Domaine Serene’s “Monogram” sells out in a matter of days after its release to a waiting list, club members and some of their top buyers. General manager Allan Carter sees the price — in this case, $250 a bottle — as well as the demand as being directly correlated to the effort put into the wine and the resulting quantity and quality.
“From longer time in new oak to hand-sorting, hand-picking and time to tend, it takes the same resources as a wine produced at 5,000 cases, but the return is much smaller due to quantity,” Carter said.
Winemaker Lynn Penner-Ash views it the same way when addressing her premium wine, Pas de Nom, which translates to “no name” in French.
“It’s a labor intensive selection process we go through and will often take five gallons from one barrel and 20 gallons from another by siphon,” Penner-Ash said. “The attention to detail and time to perfect this blend and the small quantities we make it in make it a very special wine.”
For Adelsheim Vineyard, their Vintage Series wines are about legacy and marking the history of a vintage.
“We see this series of wines as the culmination of all that we have learned since the winery’s first commercial vintage in 1978,” said Catherine Douglas, Adelsheim’s marketing and communications manager. “It is the ultimate expression of what can be achieved through years of learning, intellectual focus and commitment to crafting the true expression of north Willamette Valley Pinot Noir.”
Isabelle Meunier, winemaker at Evening Land, feels it is not only about the rarity of their Seven Springs Vineyard “Summum” Pinot Noir, and the time it takes to make it, but also a very specific and special site from which the fruit is grown.
“It comes from a small parcel within the Seven Springs Vineyard where the volcanic soil is so rocky, it falls within the sub-family of the Jory series called Witzel.” Meunier noted. “The self-rooted Pommard vines that were planted there in 1984 are providing us with a distinctive wine, one for the oenophile as a bit of an intellectual view to what Seven Springs has to say.”
• • • • • • •
__Work to do__:
• a. List every person named in the passage on premium wines.
• b. Answer these questions using the passage on premium wines.
(i) What is the price of a bottle of "Monogram"?
(ii) In what year was Adelsheim's first commercial vintage?
(iii) In what year were the self-rooted Pommard vines at Seven Springs Vineyard planted?
• c. Write a continuation of the passage on premium wines, picking up after its final sentence.

Collected data:
• • • • • • •
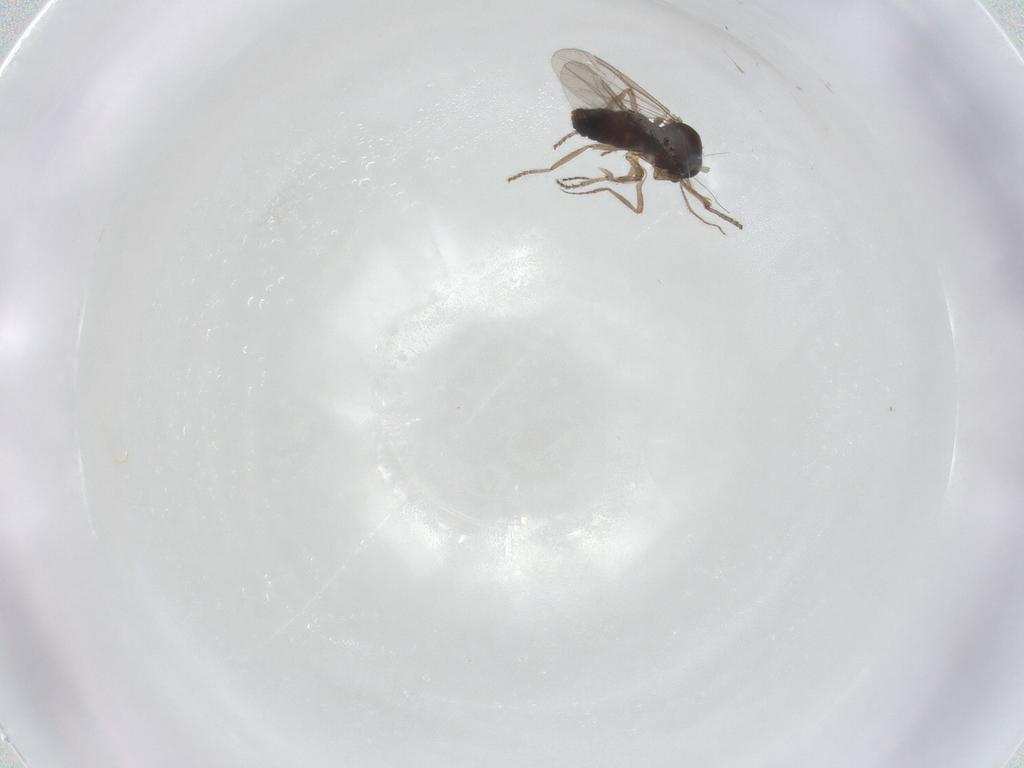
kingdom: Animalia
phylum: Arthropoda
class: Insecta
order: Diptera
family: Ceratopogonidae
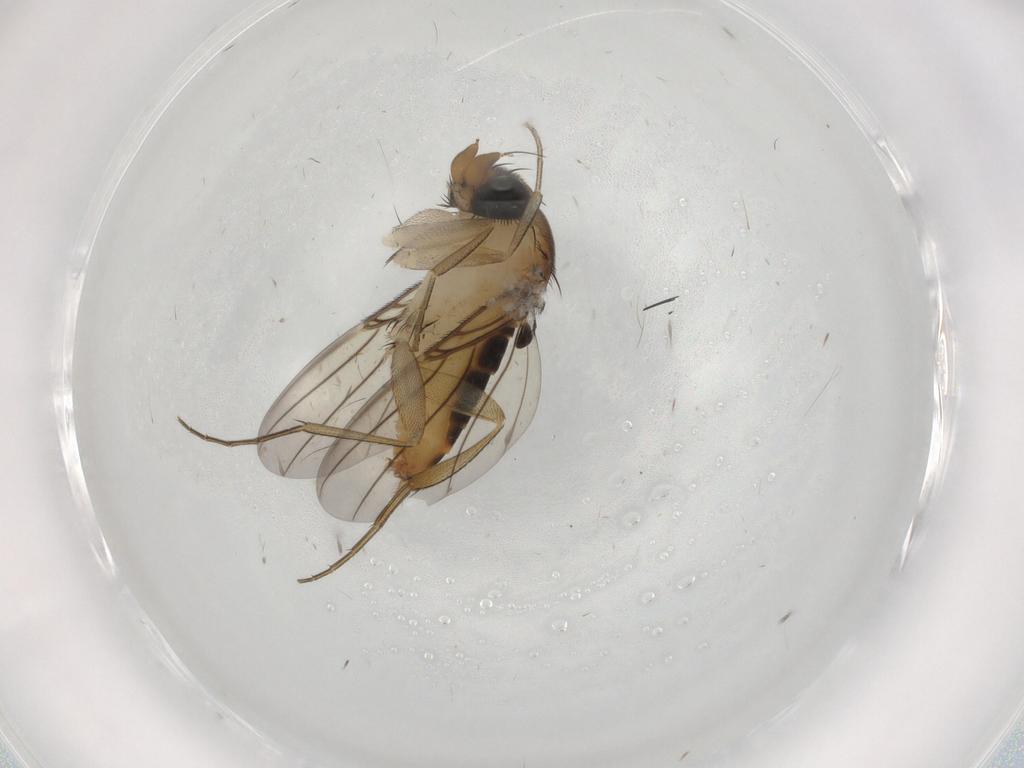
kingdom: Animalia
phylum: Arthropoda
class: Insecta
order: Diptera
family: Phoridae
• • • • • • •
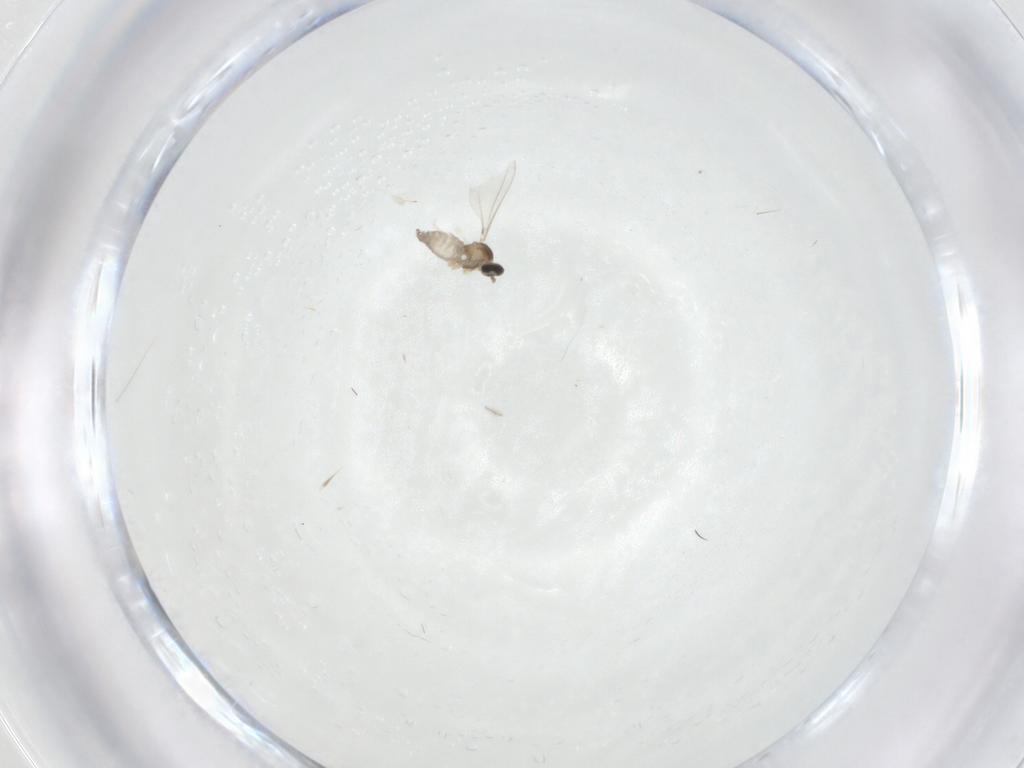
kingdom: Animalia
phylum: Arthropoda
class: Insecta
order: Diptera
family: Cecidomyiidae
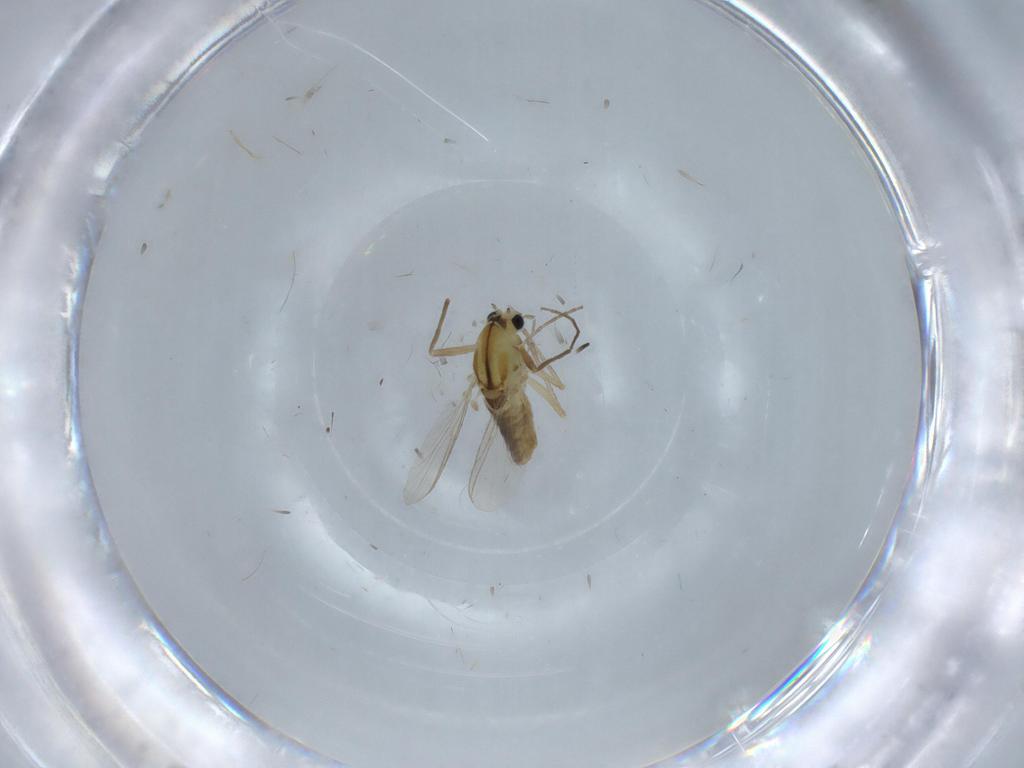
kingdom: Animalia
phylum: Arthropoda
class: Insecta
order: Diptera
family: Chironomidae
• • • • • • •
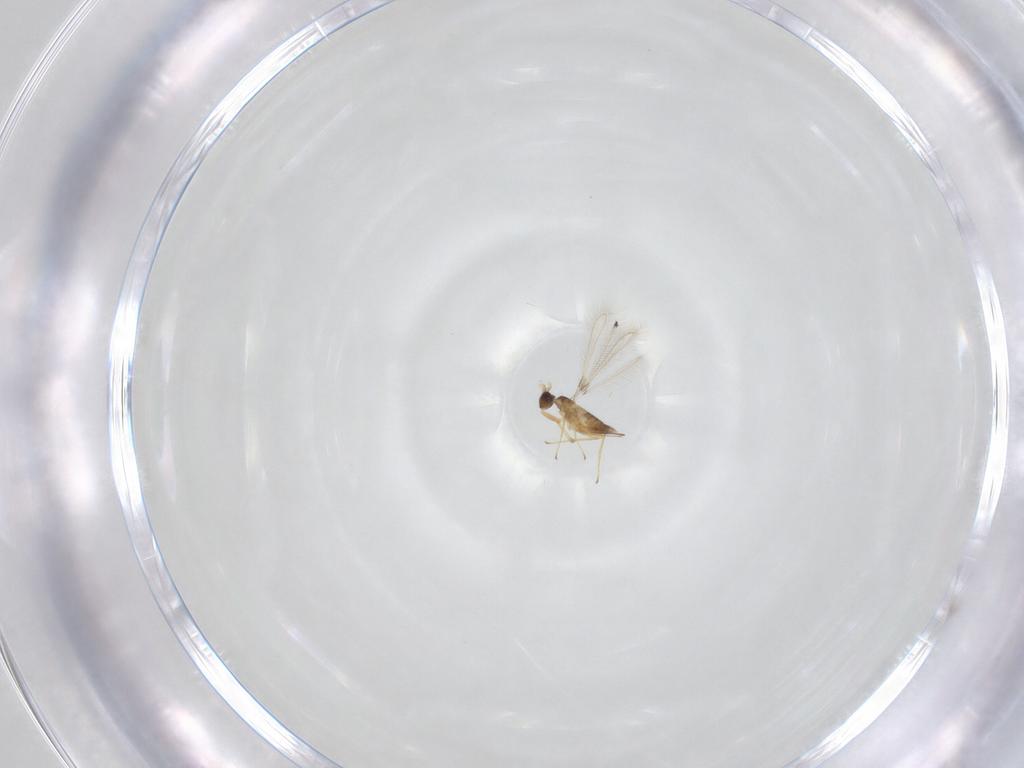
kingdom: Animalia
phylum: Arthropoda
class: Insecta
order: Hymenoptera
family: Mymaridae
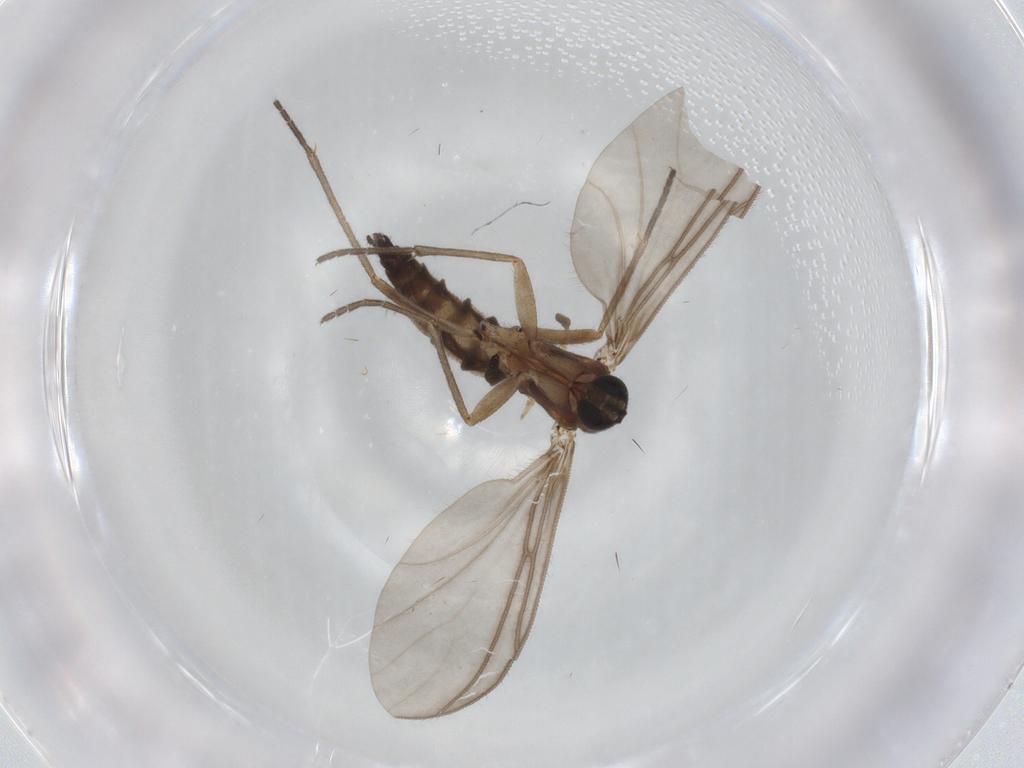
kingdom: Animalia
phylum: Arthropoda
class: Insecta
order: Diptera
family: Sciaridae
• • • • • • •
__The results__:
• a. Allan Carter, Lynn Penner-Ash, Catherine Douglas, Isabelle Meunier

• b.
(i) $250
(ii) 1978
(iii) 1984

• c.
These are collector wines and for the most part meant to be cellared, aged and consumed over several years. So when will these wines be ready to drink? That all depends. Generally speaking, they need to age, but for some vintages, like 2009, they will be ready much sooner and are great drinking now. They are approachable but still rich, bombastic and even a little hedonistic, but the care and attention that went into making them shows through with more balance and elegance then most of the less expensive ’09s have offered.
In contrast, the 2008s, and even many of the 2010s, while releasing now, are not offering all they have to give and will continue to develop with at least eight to 10 years in the cellar. In the end, only time will truly tell, as it has shown us beautiful wines out of vintages we weren’t expecting greatness from and disappointments in ones we were.
Do you have to spend $100 on a bottle of Pinot to drink a wine of splendid beauty? Not at all. But there is something genuinely exceptional about these wines. As for the future of the heavy hitters, expect to see more.
Carter reacted with enthusiasm to the possibility of growth in the price bracket. He hopes to see more wines on the market at those prices. “It sends the message that Pinot can and should be among the best wines in the world. People think nothing of a $500 to $1,000 bottle of California Cabernet, but the notion of a $100-plus Pinot is still ‘shocking’ outside of DRC in Burgundy.
“In truth, Pinot ages better, is more versatile, more food-friendly and ultimately a more satisfying wine than almost any other.”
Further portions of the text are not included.